We have been skeptical since last fall about President Trump’s promises not to touch Social Security and Medicare, partly because of the privatizers and cutters he appointed to high office.  Now, according to an article in today’s Washington Post by reporter Dave Weigel, Trump’s budget director, Mick Mulvaney, is actively agitating for the Trump administration to “work around” those promises:

“I’ve already started to socialize the discussion around here in the West Wing about how important the mandatory spending is to the drivers of our debt.  I think people are starting to grab it.”  – Mick Mulvaney on Hugh Hewitt radio program

Mulvaney claims that he is not really advocating that the President break his promises.  Instead, the budget chief seems to be playing a semantic game by redefining what Trump really meant.

“Mulvaney… has said that any Republican reform would be consistent with Trump’s promise, by defining the act of ‘saving’ Social Security and Medicare as anything that allows them to meet obligations — even and especially if those obligations are reduced.” – Washington Post 3/6/17

That is a dubious bending of the President’s words on the campaign trail.  Mulvaney is, in effect saying, we have to cut Social Security and Medicare in order to save them, which is patently wrong.  The two programs could be kept solvent deep into the 21st century through modest and manageable measures that we have detailed many times since last Fall, with no benefit cuts.  In fact, Senator Bernie Sanders’ new bill in Congress would increase benefits and extend Social Security’s solvency until 2078.

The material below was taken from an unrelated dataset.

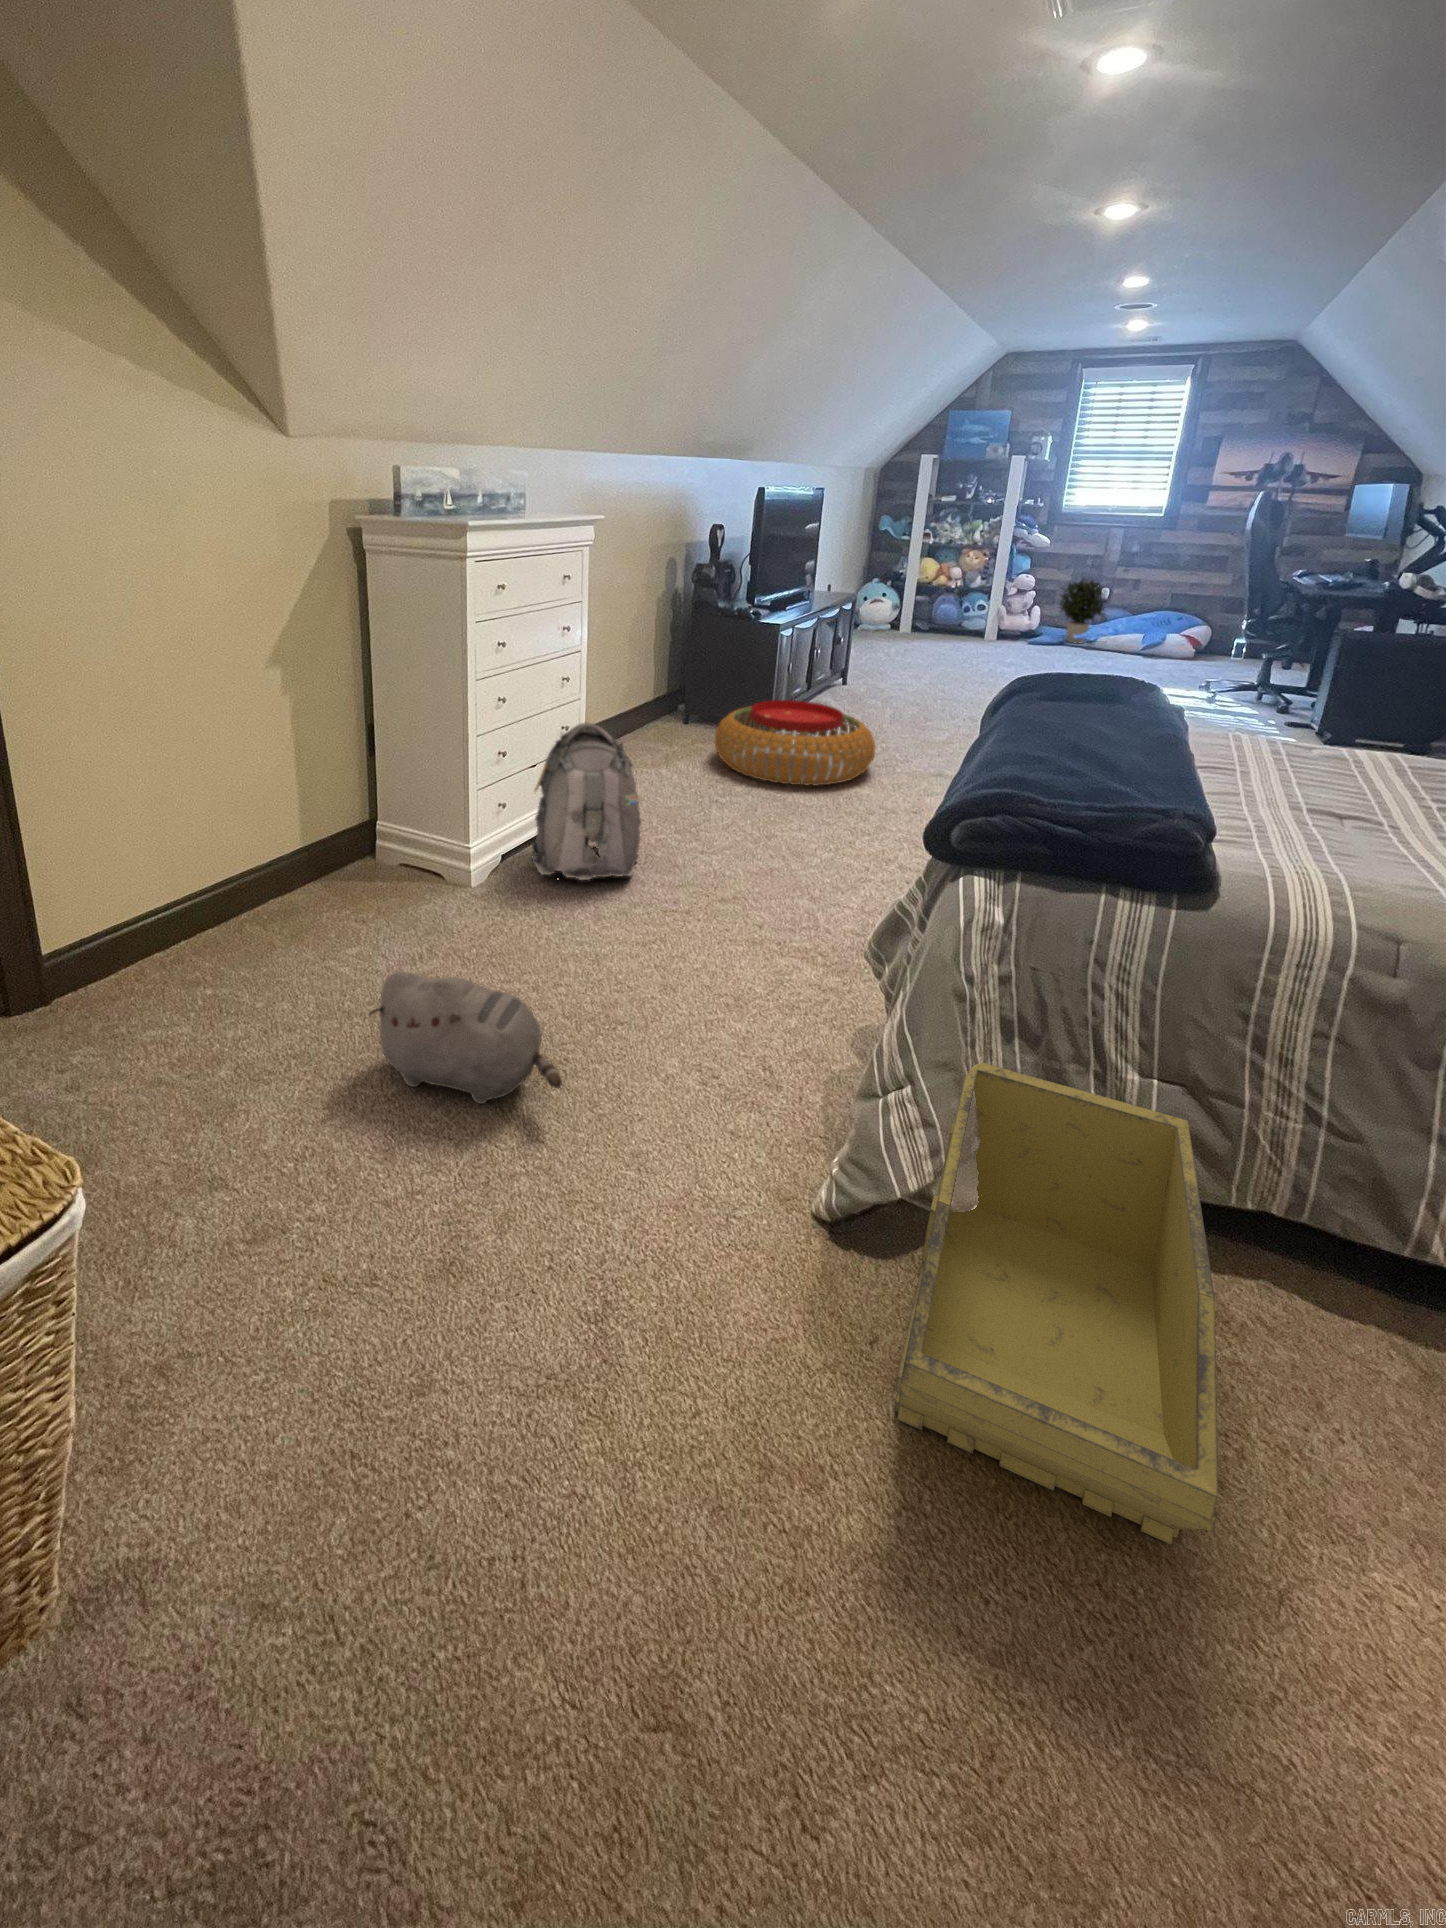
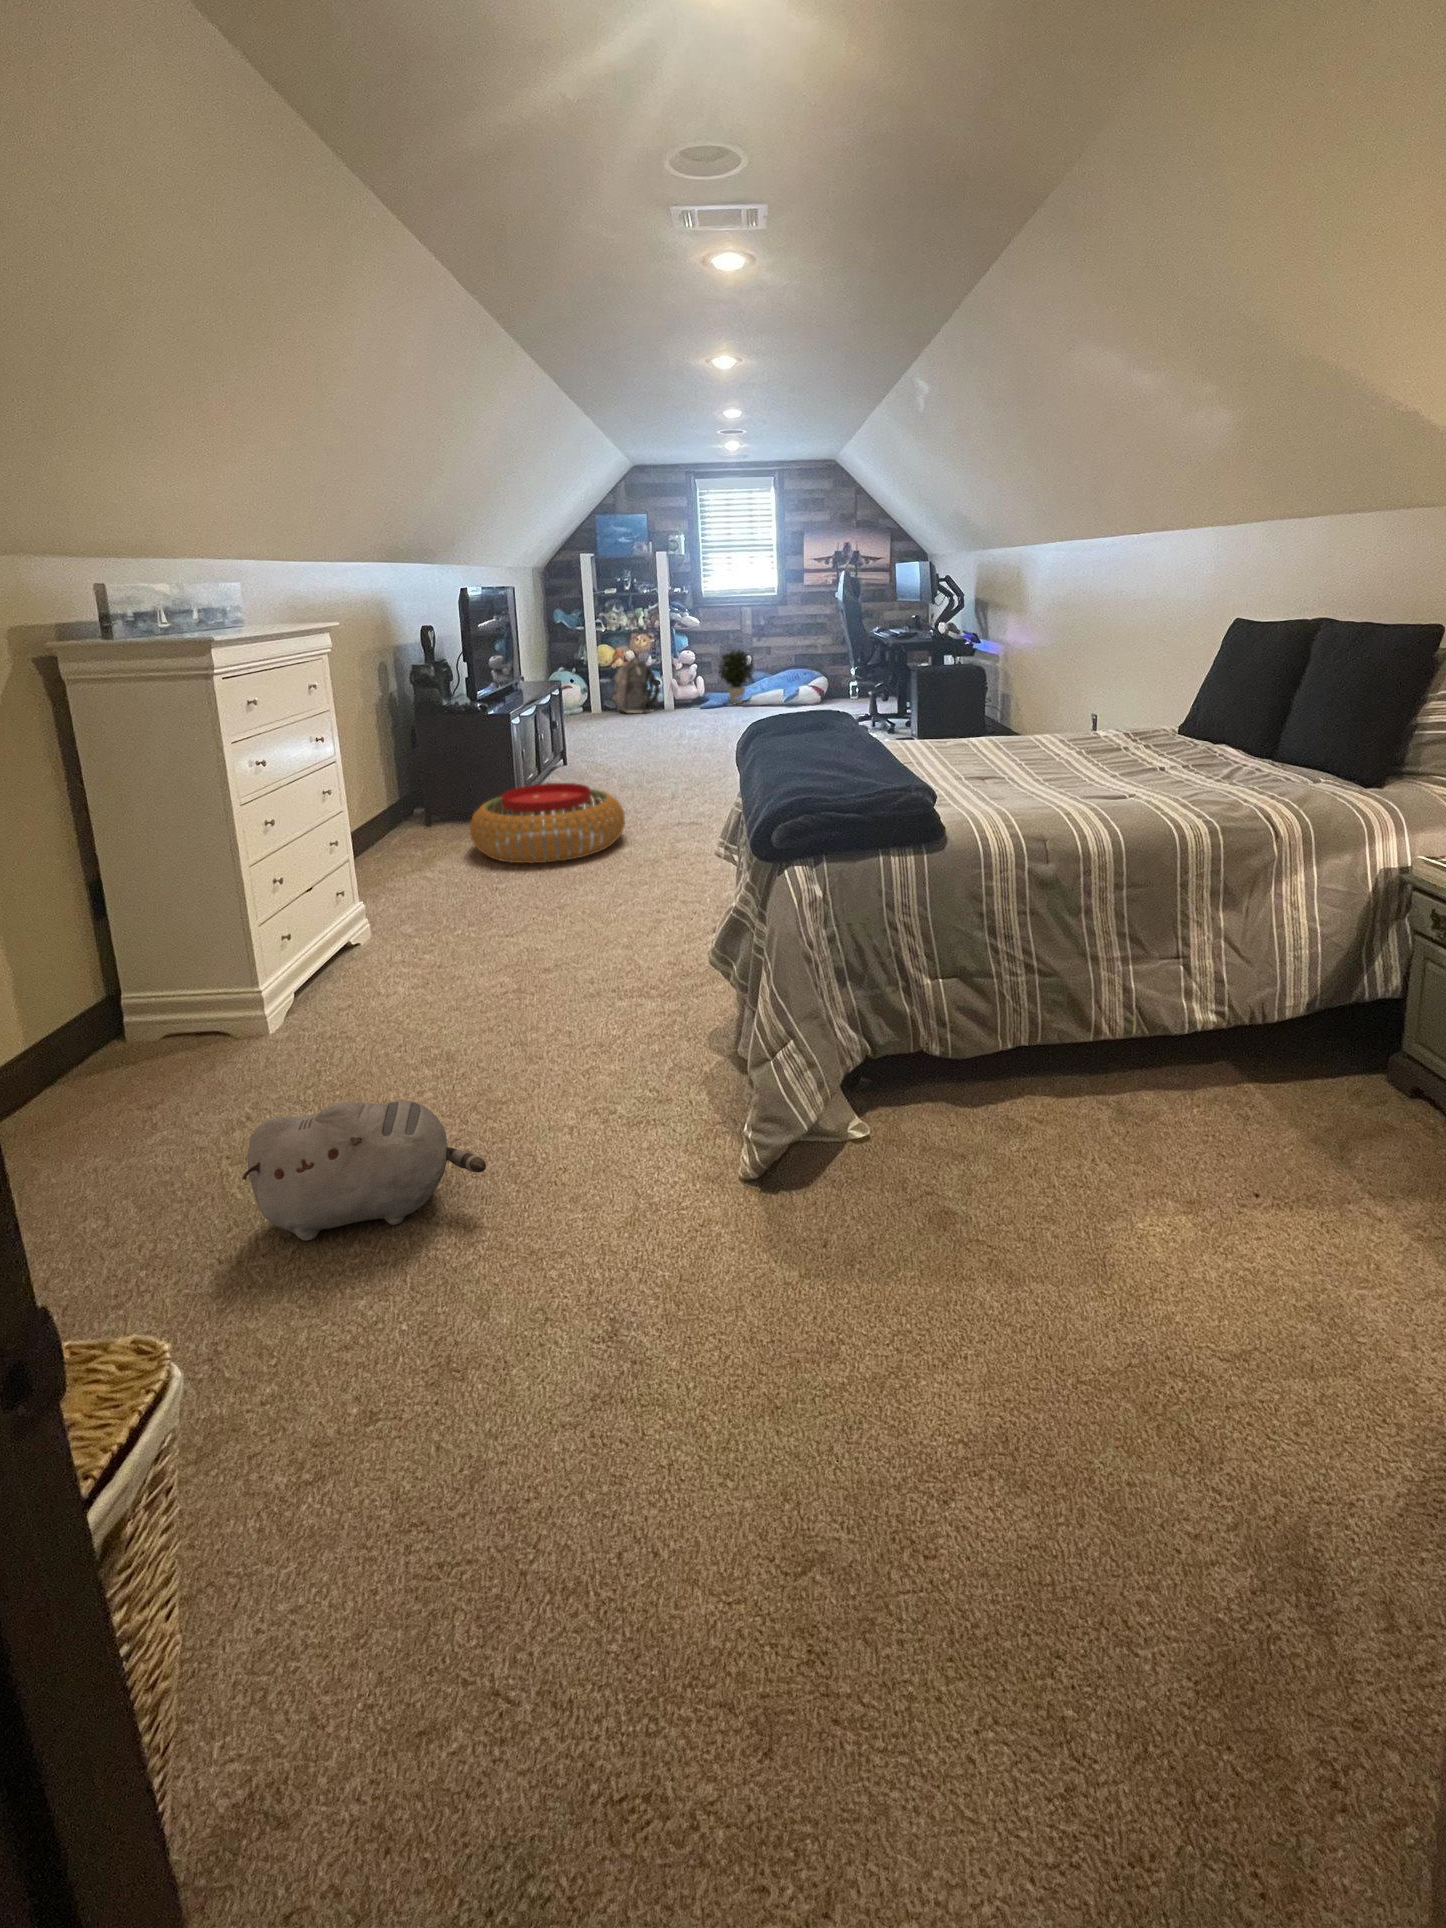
backpack: present [532,723,641,880] -> present [613,657,660,713]
storage bin: present [894,1063,1218,1545] -> none [822,999,1070,1283]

Mulvaney is being even more disingenuous, though, because candidate Trump explicitly promised not to cut either program.  Trump told a post-election rally in Des Moines in December:

“You’ve been paying into Social Security and Medicare… We’re not gonna cut your Social Security and we’re not cutting your Medicare.”  – President-elect Trump, December, 2016

It’s hard to see how Trump could have been any clearer, or how Mulvaney could claim the President could be convinced to cut Social Security and Medicare without violating his campaign promises.  Yet, Mulvaney’s proposals on earned benefits programs would undeniably lead to benefit cuts.   The Post points out that at his January confirmation hearing, he advocated raising the Social Security retirement age to 70, and supported means-testing to reduce Medicare spending, two unpopular measures with voters in the National Committee’s recent public poll.

Of course, Mulvaney is not the only Trump administration official gung ho to cut and privatize our retirement security programs.  HHS Secretary Tom Price played a similar word game to Mulvaney’s last week, affirming that Medicare is a “guarantee” to seniors while implying that it has to be modified in order to uphold the guarantee.

We wrote last week about the potential bait-and-switch that the administration and Congressional leaders may use, by promising that current retirees won’t be affected by any changes, but that younger Americans might be by the time they are seniors.

None of this lends much comfort to current or future retirees – nor offers much reassurance that the President’s promises on Social Security and Medicare won’t be eroded, if not now, then in the near future.